All of the data that follows should be retyped exactly, please, except the pictures.

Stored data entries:
◆ ◆ ◆
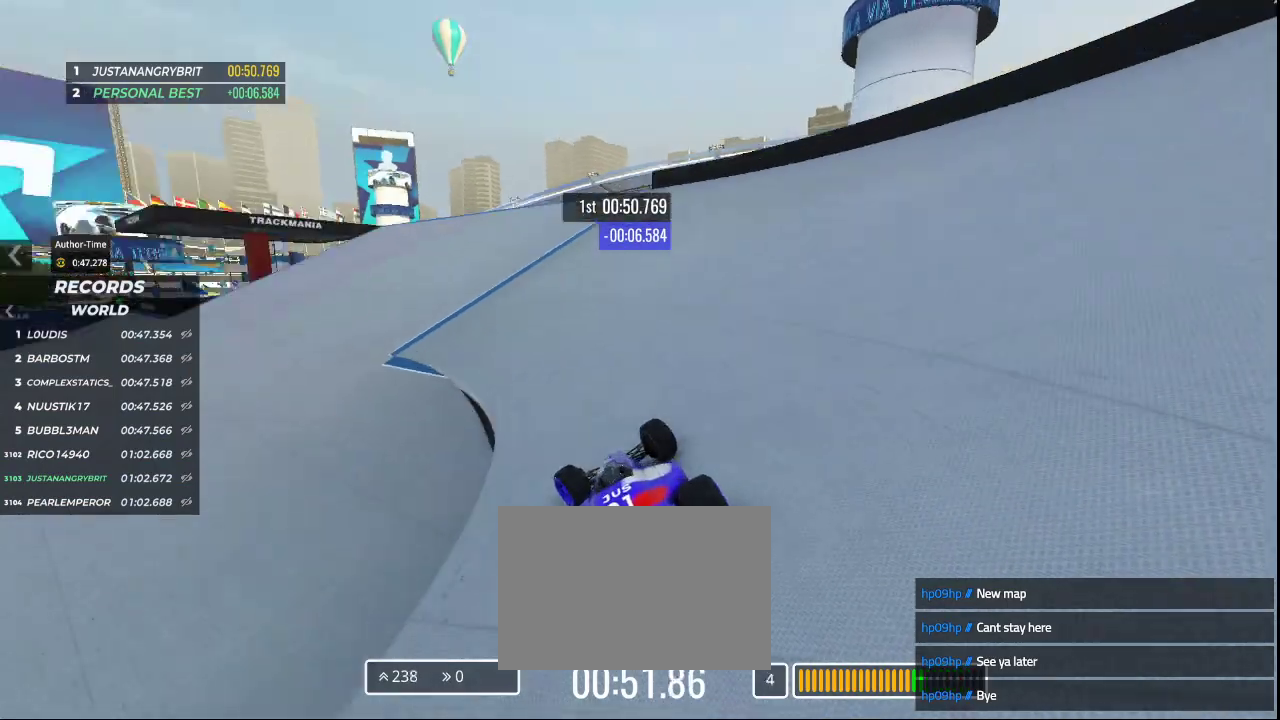
{"keys": ["left", "up"], "events": [[67, "up", "up"], [267, "up", "down"]]}
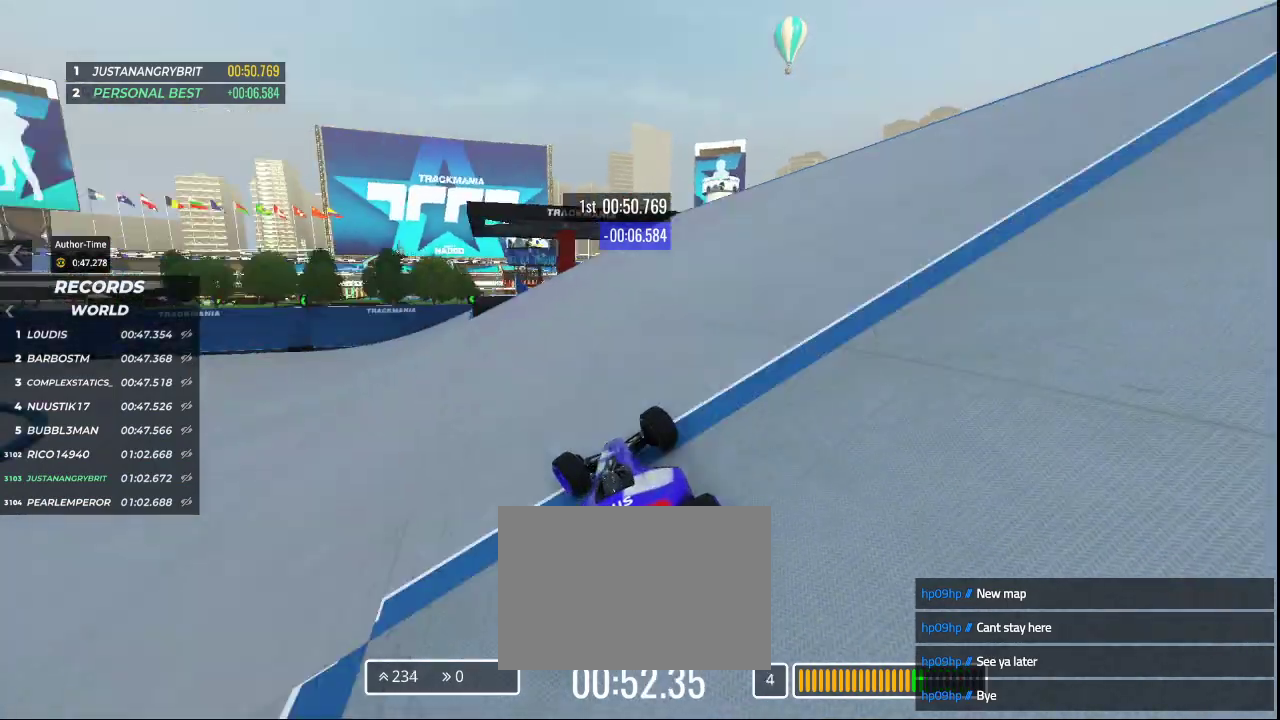
{"keys": ["left", "up"], "events": []}
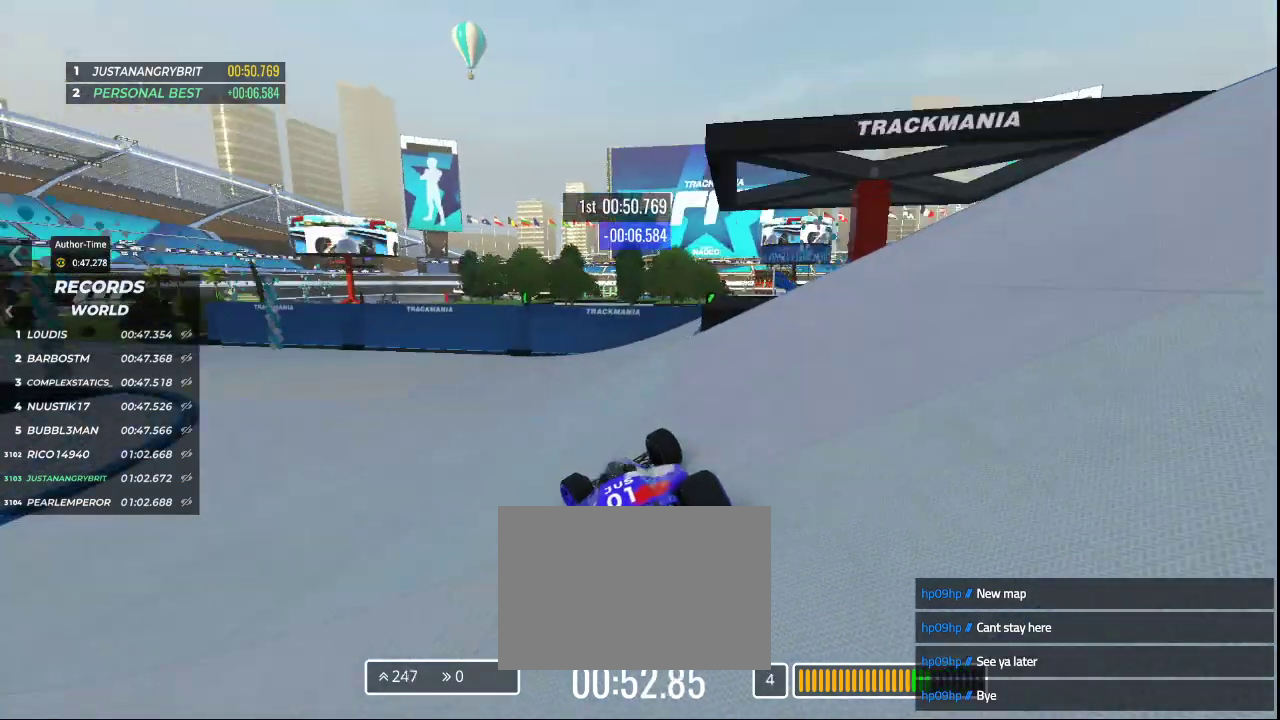
{"keys": ["left", "up"], "events": []}
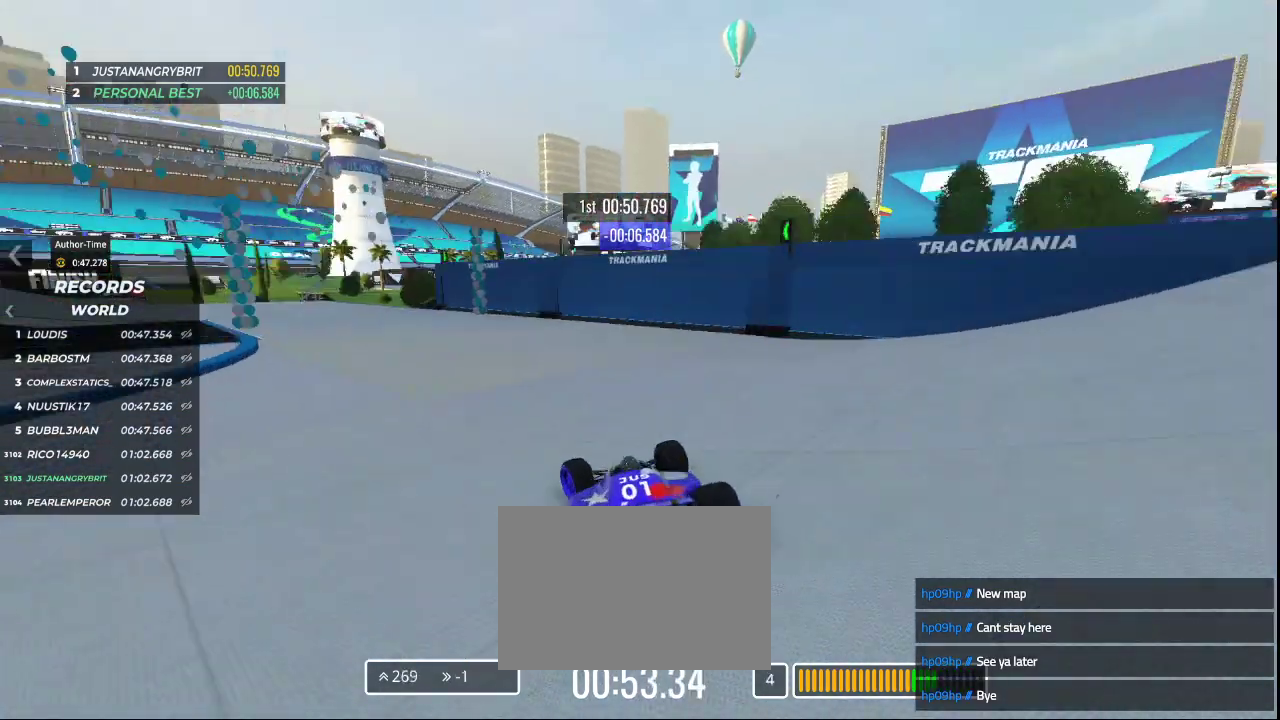
{"keys": ["left", "up"], "events": []}
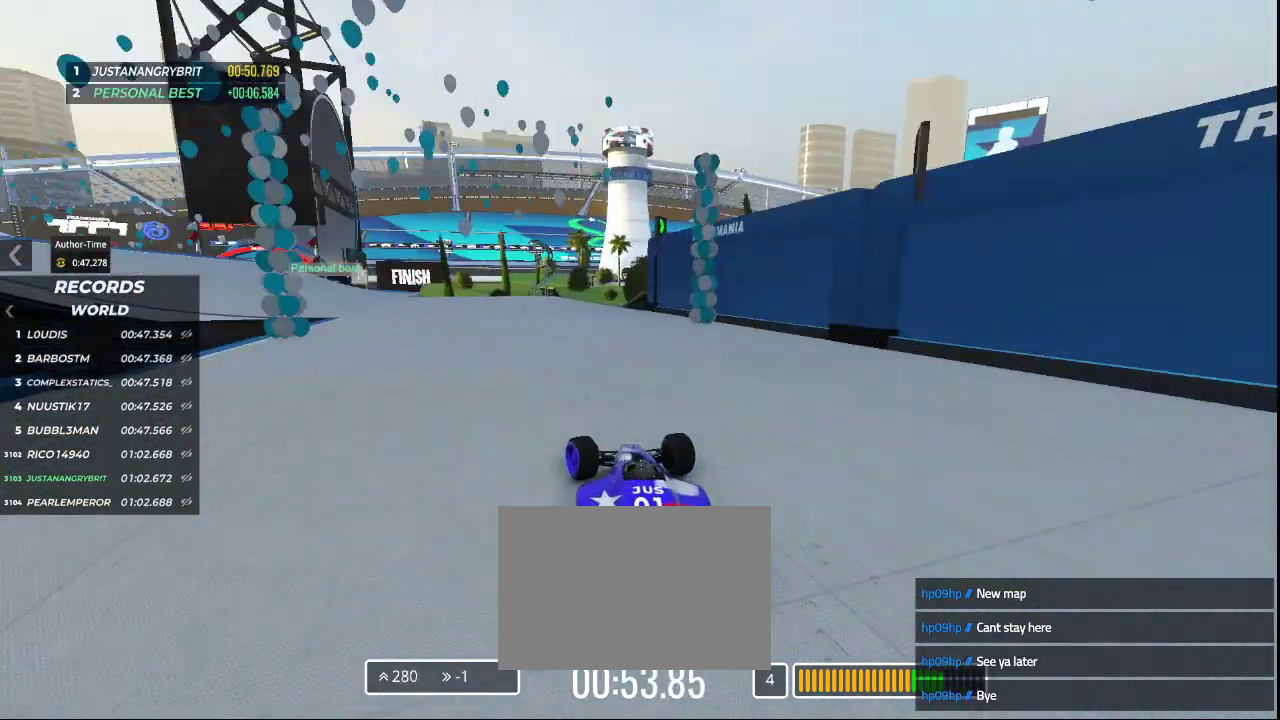
{"keys": ["left", "up"], "events": []}
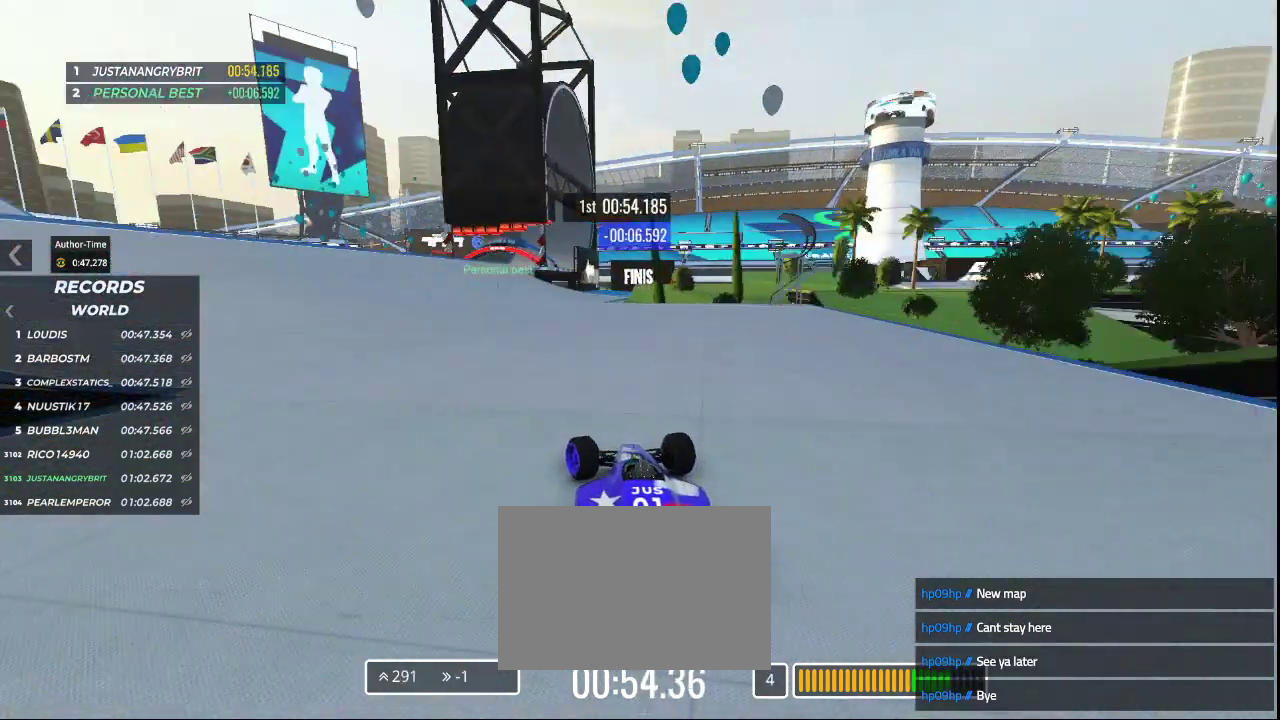
{"keys": ["right", "up"], "events": [[267, "left", "up"], [467, "right", "down"]]}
◆ ◆ ◆
> [Solution]:
{"keys": ["left", "up"], "events": [[67, "up", "up"], [267, "up", "down"]]}
{"keys": ["left", "up"], "events": []}
{"keys": ["left", "up"], "events": []}
{"keys": ["left", "up"], "events": []}
{"keys": ["left", "up"], "events": []}
{"keys": ["right", "up"], "events": [[267, "left", "up"], [467, "right", "down"]]}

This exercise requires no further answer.